Mercury adalah seniman sejati yang menyentuh dunia dengan bakatnya. Saya ingat dengan jelas bahwa pada hari dia meninggal, saya akan mulai memberikan ceramah, dan ketika para siswa masuk, saya melihat seorang pria muda menangis tersedu-sedu.

Saya bertanya apakah semuanya baik-baik saja, dan dia menceritakan berita itu kepada saya. Itulah efek yang dimiliki Freddie Mercury terhadap basis penggemarnya.

Pada hari-hari awal penulisan Phantom of the Opera, Andrew Lloyd Webber hanya memikirkan satu orang untuk memainkan Phantom, dan itu adalah Freddie Mercury.
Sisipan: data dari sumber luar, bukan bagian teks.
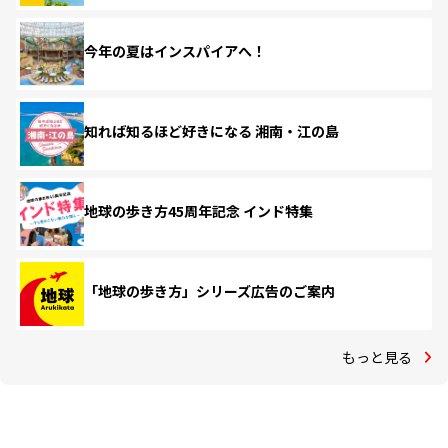
今年の夏はインスパイアへ！
知れば知るほど好きになる 湘南・江の島
地球の歩き方45周年記念 インド特集
「地球の歩き方」シリーズ広告のご案内
もっと見る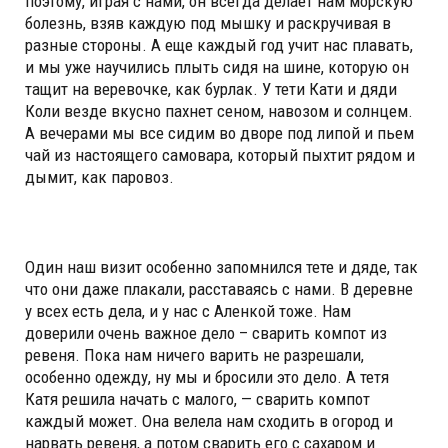
поэтому, играя с нами, он всегда делает нам морскую
болезнь, взяв каждую под мышку и раскручивая в
разные стороны. А еще каждый год учит нас плавать,
и мы уже научились плыть сидя на шине, которую он
тащит на веревочке, как бурлак. У тети Кати и дяди
Коли везде вкусно пахнет сеном, навозом и солнцем.
А вечерами мы все сидим во дворе под липой и пьем
чай из настоящего самовара, который пыхтит рядом и
дымит, как паровоз.
Один наш визит особенно запомнился тете и дяде, так
что они даже плакали, расставаясь с нами. В деревне
у всех есть дела, и у нас с Аленкой тоже. Нам
доверили очень важное дело – сварить компот из
ревеня. Пока нам ничего варить не разрешали,
особенно одежду, ну мы и бросили это дело. А тетя
Катя решила начать с малого, — сварить компот
каждый может. Она велела нам сходить в огород и
нарвать ревеня, а потом сварить его с сахаром и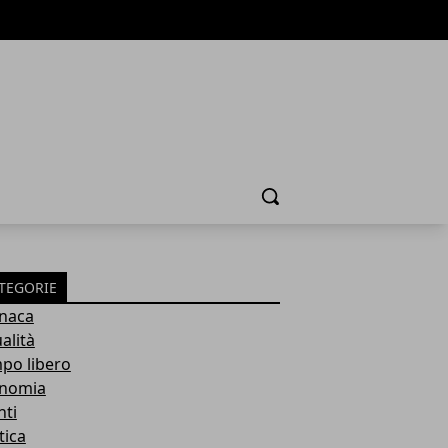
Cerca
TEGORIE
naca
alità
po libero
nomia
nti
tica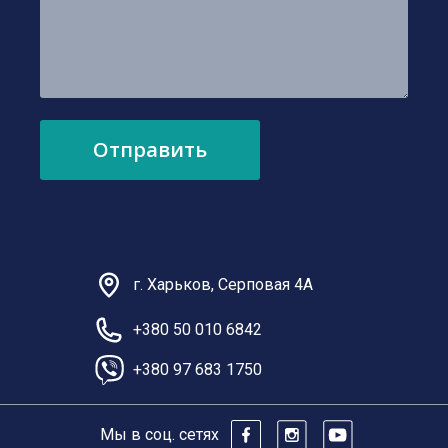
г. Харьков, Серповая 4А
+380 50 010 6842
+380 97 683 1750
Мы в соц. сетях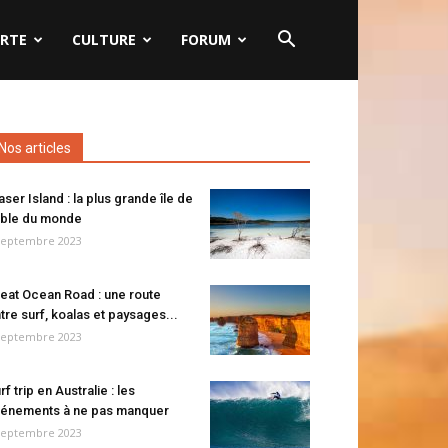
RTE
CULTURE
FORUM
Nos articles
aser Island : la plus grande île de
ble du monde
septembre 2023
eat Ocean Road : une route
tre surf, koalas et paysages...
septembre 2023
rf trip en Australie : les
énements à ne pas manquer
septembre 2023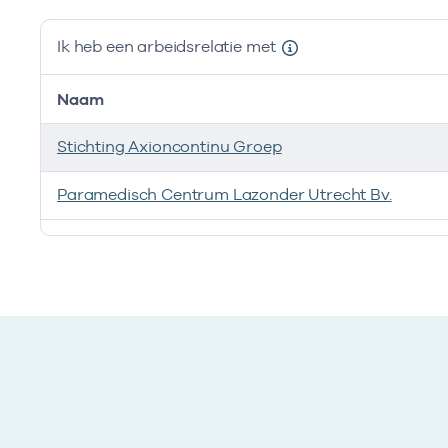
Ik heb een arbeidsrelatie met
Naam
Stichting Axioncontinu Groep
Paramedisch Centrum Lazonder Utrecht Bv.
Ik heb een arbeidsrelatie met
Dia diundang untuk menguji peran itu tetapi tidak pernah menganggapnya serius, mengklaim delapan malam seminggu tidak sesuai dengan suaranya.

Freddie Mercury 30 Tahun Kemudian, Kejeniusan Teatrikal

Namun, sebelum Mercury meninggal, dia memberi tahu Montserrat Caballe bahwa dia selalu ingin menyanyikan aria dari Phantom of the Opera bersamanya. Caballe berkata “Saya akan merekamnya” dan dia merekamnya di studio untuknya. Mungkin suatu hari kita mungkin bisa mendengarnya.